On peut douter de l'efficacité de la recette, lorsque son exécuteur testamentaire nous apprend que Coué... « est mort de chagrin ». Mais voyons jusqu'où est poussé la singerie de la prière : « Pour vous aider, vous devez vous servir d'un chapelet OBLIGATOIRE fait avec une ficelle de 20 à 25 nœuds »... « Il s'agit de faire pénétrer mécaniquement par l’oreille... Répétez la formule sur le ton employé pour réciter les litanies ».
Et notre Monsieur Homais de donner des formules : « Je serai de plus en plus courageux. Je serai de plus en plus brave}) etc... C'est évidemment, l'exaltation du moi, par l'autosuggestion.
Vous voyez clairement l'inversion. La méthode Coué utilise l'état suggestif et la répétition verbale comme le magicien envers son médium. C'est le type même de la suggestion à échéance, caractéristique de l'école de Nancy. Tout au contraire la prière perpétuelle véritable doit être purement mentale, elle doit se faire en toute lucidité... jusqu'à ce que Dieu suspende vos sens. La prière perpétuelle est une seule phrase d'amour, d'adoration pure qui s'adresse à Dieu pour le prendre par « un seul cheveu seulement » 391, pour le suggestionner Lui. Car, si un chrétien s'avisait de dire « Je », ce serait non pour l'exaltation de son courage, de sa bravoure, mais pour l'aveu de sa faiblesse, de sa vacuité toujours plus ressentie... attirant la tendresse du Père.
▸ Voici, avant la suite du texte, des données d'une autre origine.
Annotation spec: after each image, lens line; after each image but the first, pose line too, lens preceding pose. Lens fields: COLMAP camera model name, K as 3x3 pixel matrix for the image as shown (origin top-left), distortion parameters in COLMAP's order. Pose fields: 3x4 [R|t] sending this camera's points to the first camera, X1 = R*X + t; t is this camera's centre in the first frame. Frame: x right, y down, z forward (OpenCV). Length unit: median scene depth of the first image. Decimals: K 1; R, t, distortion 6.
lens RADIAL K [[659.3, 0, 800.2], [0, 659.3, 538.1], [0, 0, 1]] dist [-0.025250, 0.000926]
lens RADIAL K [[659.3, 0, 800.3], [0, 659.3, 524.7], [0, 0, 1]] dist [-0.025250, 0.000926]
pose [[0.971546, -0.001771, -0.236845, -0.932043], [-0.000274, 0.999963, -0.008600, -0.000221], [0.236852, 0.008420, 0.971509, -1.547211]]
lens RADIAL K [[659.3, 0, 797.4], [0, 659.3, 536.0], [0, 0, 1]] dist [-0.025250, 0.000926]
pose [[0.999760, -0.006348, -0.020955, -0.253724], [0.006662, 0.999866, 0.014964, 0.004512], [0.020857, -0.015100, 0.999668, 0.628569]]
La méthode Coué est magique, prométhéenne, - comme toutes les recettes issues de la Gnose. Rendant l'âme de plus en plus « propriétaire », pleine d'elle-même, elle a pour résultat effectif de fermer la porte à Dieu car c'est la mémoire qui peut « posséder » Dieu. Il est paradoxal que son propagandiste actuel... porte le titre de « camérier de cape et d'épée » ! Plus grave encore qu'il veuille introduire la méthode dans les collèges afin de suggestionner les enfants par des disques. Il y a longtemps qu'Aldous Huxley dans son « Meilleur des Mondes » a montré comment, par « hypnopédie », on fabriquait des individus tels que ceux de la caste Delta « élevés dans une haine instinctive des livres et des fleurs ».
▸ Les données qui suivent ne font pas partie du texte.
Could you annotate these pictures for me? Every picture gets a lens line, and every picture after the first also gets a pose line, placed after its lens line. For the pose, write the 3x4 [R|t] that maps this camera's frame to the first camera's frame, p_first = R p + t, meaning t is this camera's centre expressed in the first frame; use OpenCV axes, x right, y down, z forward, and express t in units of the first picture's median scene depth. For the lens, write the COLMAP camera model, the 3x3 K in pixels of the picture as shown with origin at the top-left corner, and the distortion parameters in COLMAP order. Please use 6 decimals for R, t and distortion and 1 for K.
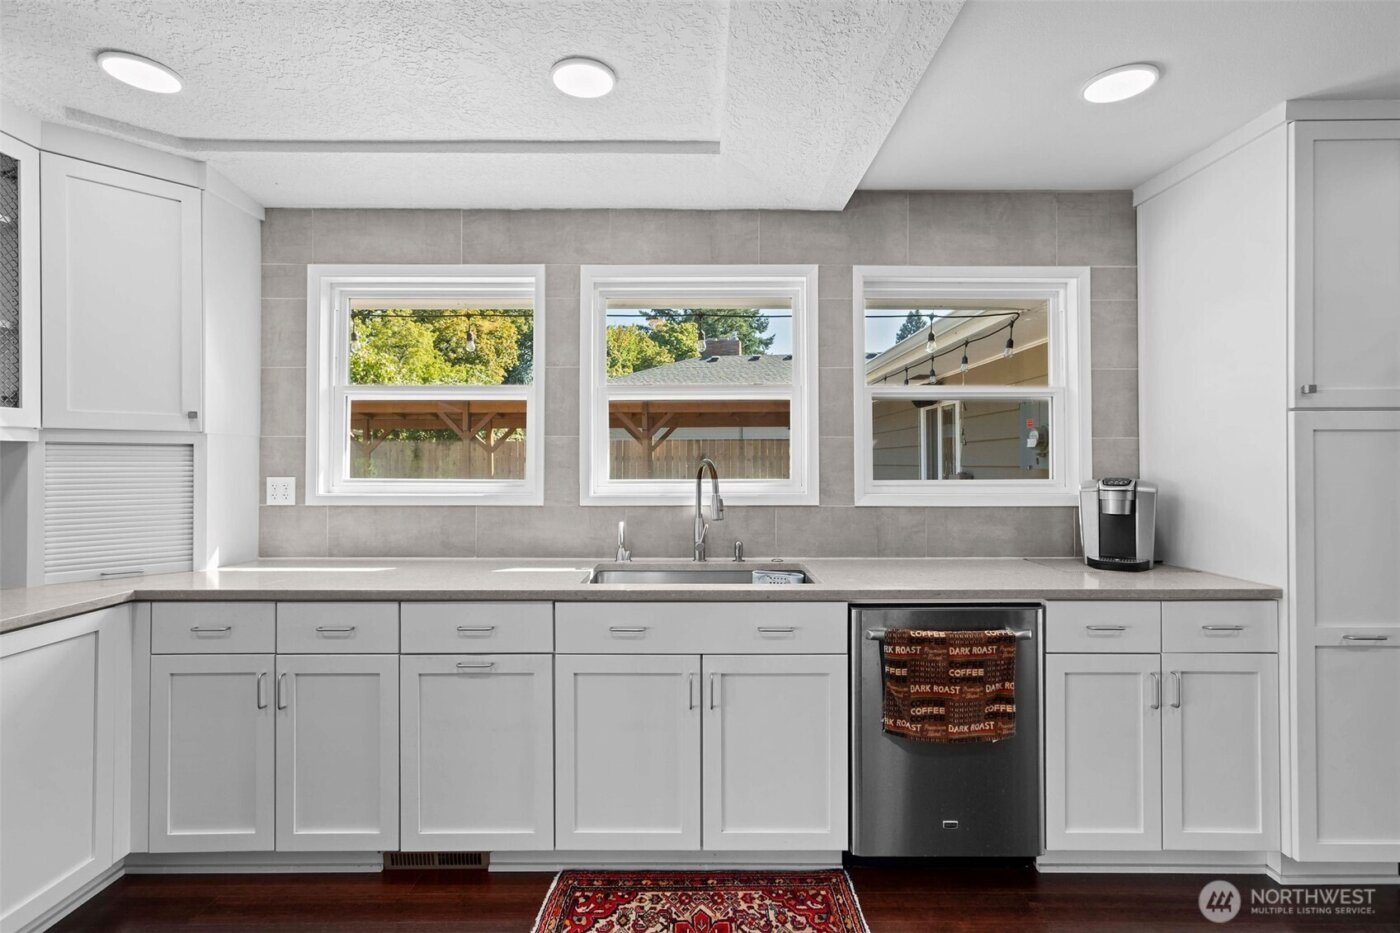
lens RADIAL K [[670.2, 0, 700.9], [0, 670.2, 461.4], [0, 0, 1]] dist [-0.008265, 0.012827]
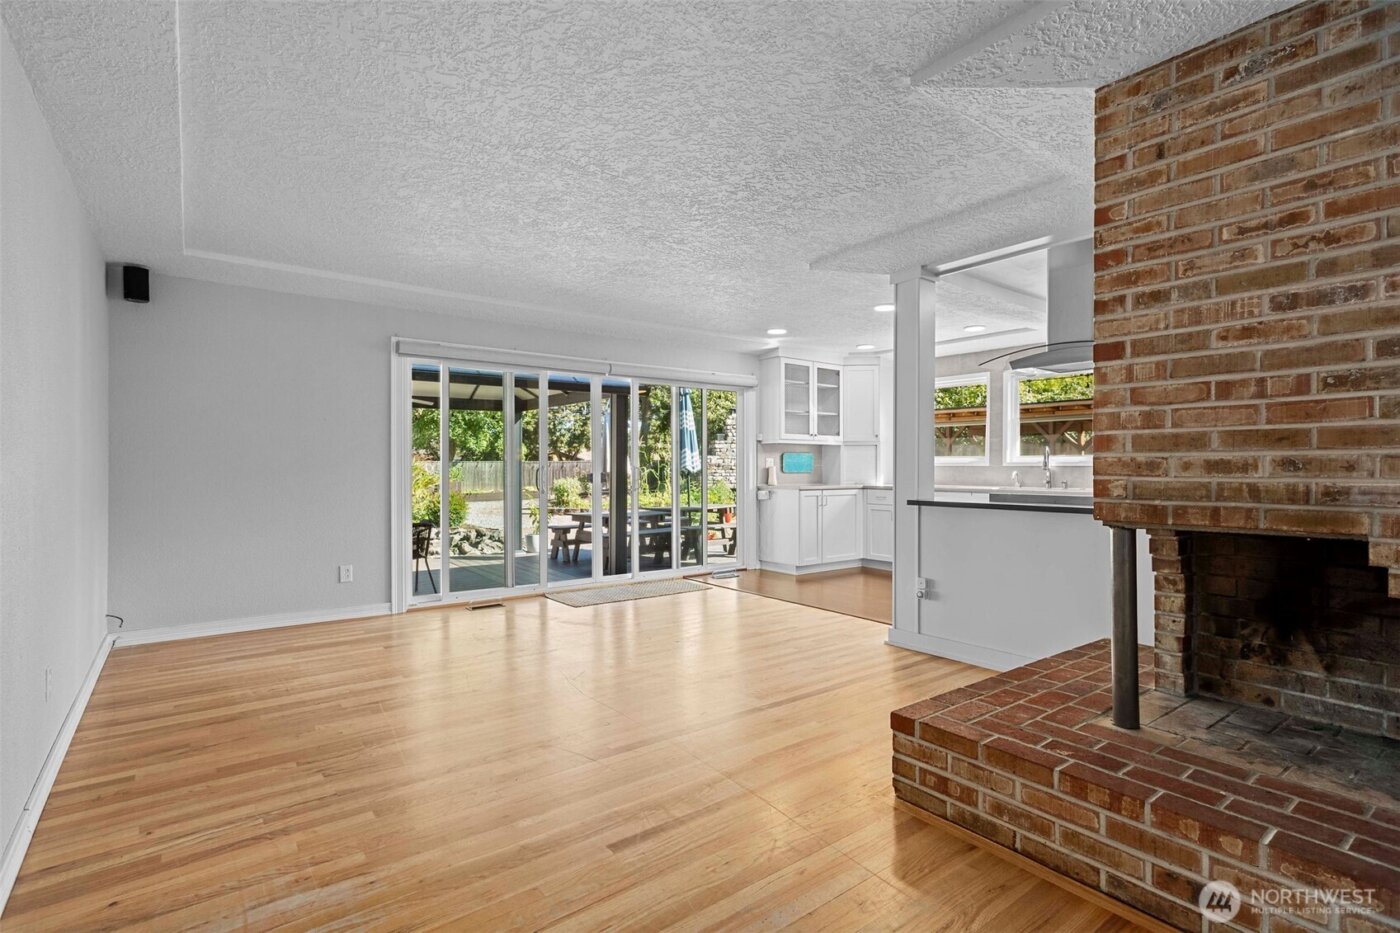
lens RADIAL K [[670.2, 0, 692.5], [0, 670.2, 466.0], [0, 0, 1]] dist [-0.008265, 0.012827]
pose [[0.598912, -0.000398, -0.800815, 1.143028], [0.001364, 0.999999, 0.000522, 0.063993], [0.800814, -0.001405, 0.598912, -1.451087]]
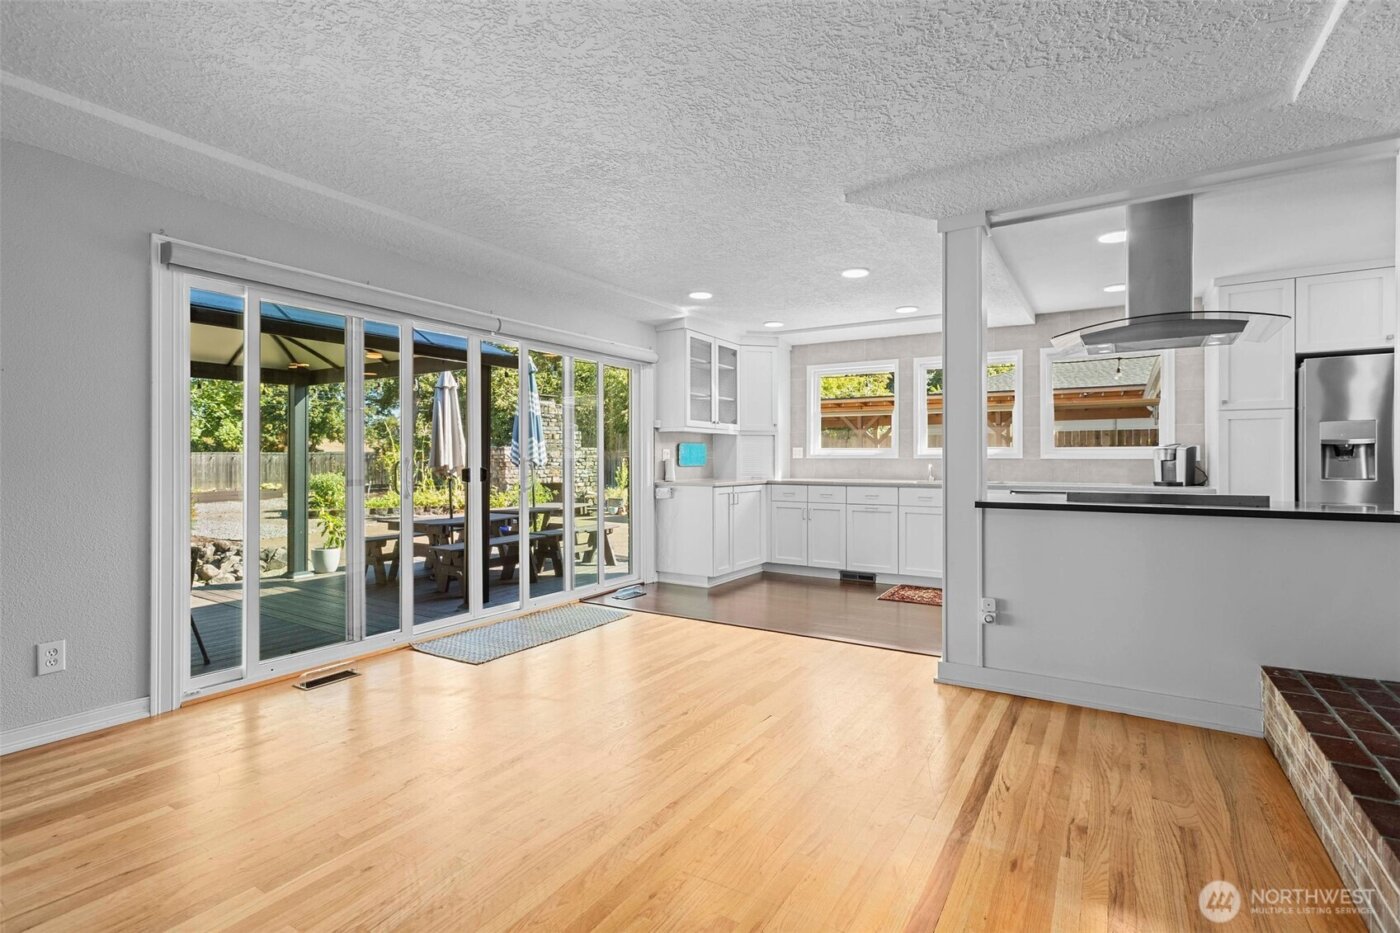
lens RADIAL K [[670.2, 0, 695.2], [0, 670.2, 452.1], [0, 0, 1]] dist [-0.008265, 0.012827]
pose [[0.841665, -0.004450, -0.539982, 0.457479], [-0.000336, 0.999962, -0.008765, 0.064655], [0.540000, 0.007559, 0.841631, -1.442770]]
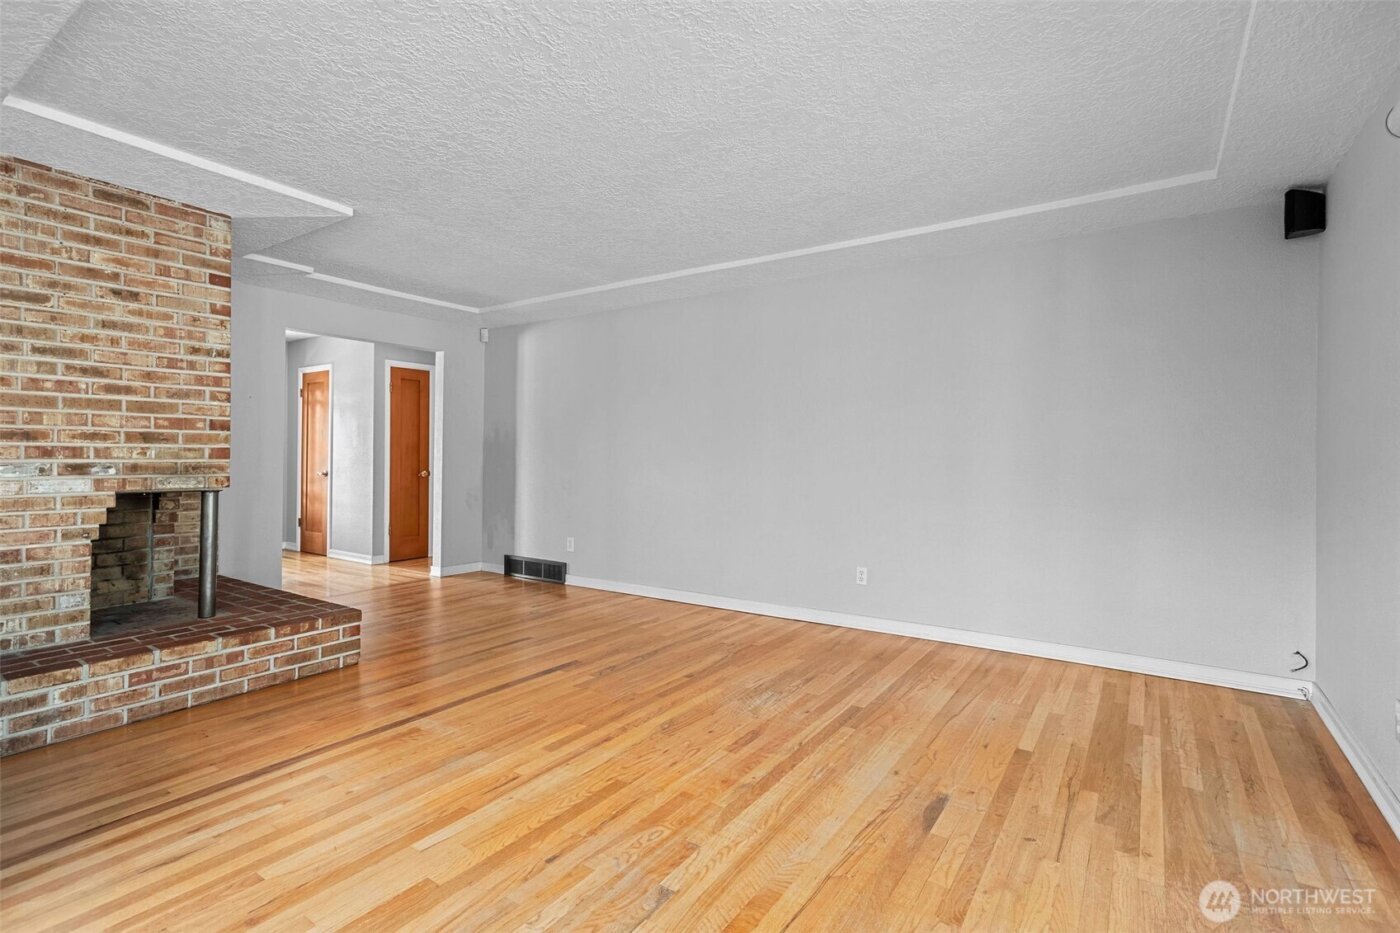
lens RADIAL K [[670.2, 0, 696.8], [0, 670.2, 455.2], [0, 0, 1]] dist [-0.008265, 0.012827]
pose [[-0.819576, -0.005767, 0.572941, -0.658514], [-0.007828, 0.999969, -0.001132, 0.063506], [-0.572917, -0.005413, -0.819596, -0.056495]]
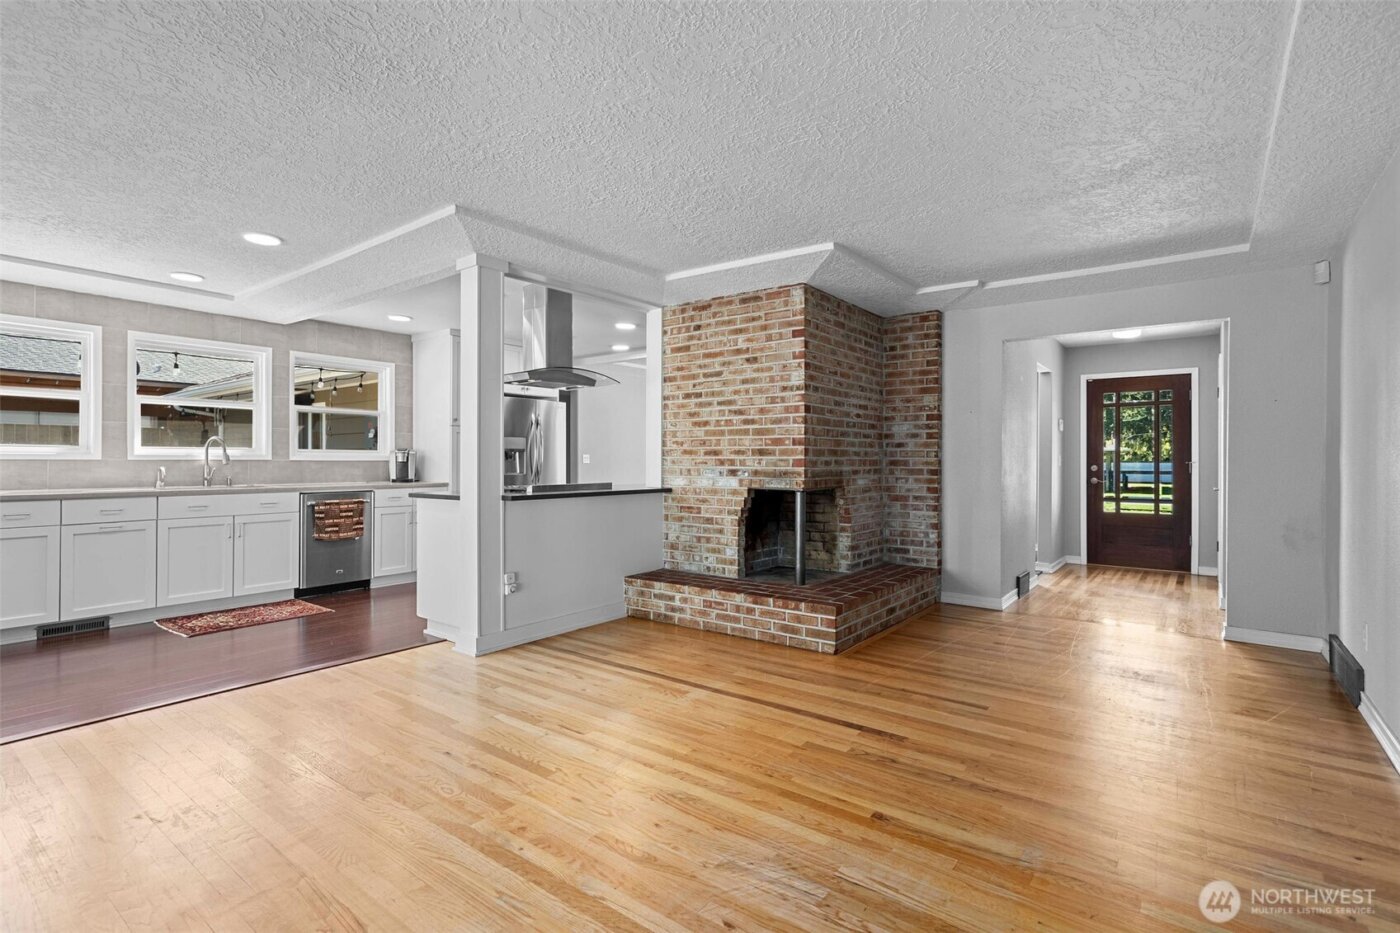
lens RADIAL K [[670.2, 0, 696.4], [0, 670.2, 454.6], [0, 0, 1]] dist [-0.008265, 0.012827]
pose [[0.614497, 0.010402, 0.788850, -0.680851], [-0.004805, 0.999944, -0.009442, 0.062205], [-0.788904, 0.002011, 0.614513, -1.397024]]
Coué prétend que sa méthode est « purement instrumentale et peut servir au bien comme au mal »... Son utilisation en mal, notre époque ne la connait que trop. Quant au « bien » il s'agit du soulagement d'un mal de dents ! La prière, elle, n'est pas ambivalente ; en détachant le sujet du monde, elle ne permet pas l'alternative du Bien ou du Mal, elle livre le contemplatif au Souverain Bien qui l'envahit de son Amour.